To his younger Soldiers, or “first-timers” as he likes to call them, Mathena motivates and assures them that their service is just as important without firefights.
“What we trained them to do was based on what we were doing last deployment,” he said. “It’s different this time, but they have to realize that everything they do is a ‘Soldier’s job’. There is no such thing as a tanker’s job or a scout’s job anymore. What you are trained for isn’t necessarily what you will be doing.”
1st Lt. Benjamin Hooker, from Shelby, Mich., platoon leader of 3rd Platoon, is proud of the way his senior non-commissioned officers have handled the platoon.
“They have got our Soldiers operating within our commander’s intent,” he said. “They have been operating flawlessly in a sometimes fragile environment. I feel they are all very professional Soldiers that deserve a lot of credit. I couldn’t ask for a better group.”
Hooker said the senior NCOs have been very effective in leading troops out in the field.
“The veterans have tactical patience,” he said. “They have waited for things to develop where a lot of the younger Soldiers would have rushed in.”
Being patient and thorough has helped the platoon find three important caches, including one in Jisr Diyala.

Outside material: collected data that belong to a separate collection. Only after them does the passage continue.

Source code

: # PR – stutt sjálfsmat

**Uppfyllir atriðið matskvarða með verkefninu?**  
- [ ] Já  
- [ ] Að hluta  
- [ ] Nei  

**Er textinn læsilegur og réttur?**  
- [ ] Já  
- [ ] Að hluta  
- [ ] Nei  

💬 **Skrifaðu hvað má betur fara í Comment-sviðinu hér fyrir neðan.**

“Every time we have rolled out and snatched up an HVI or a cache, it felt good,” Deshotel said. “We make a difference out here every day. Our company set up the first Sons of Iraq program in 3rd Brigade’s AO (area of operations). We have gotten every HVI that has tried to operate here.”
These accomplishments are important to Mathena, but he is most proud of the things in his battle space that don’t make headlines.
He points out that improvised explosive device attacks are down. He explains that bullets haven’t been needed by his Soldiers to accomplish their missions. He believes his Soldiers have made a positive impact on everyone they encounter.
“How are we gauging success in Iraq?” he said. “Do you gauge it by how much violence and action you are seeing in your AO or do you measure it by how peaceful your area is? Do you measure it by how many shots are fired or how many projects you set up? I’m proud of everything my guys have done here because at the end of the day, they did their job and helped the people here.”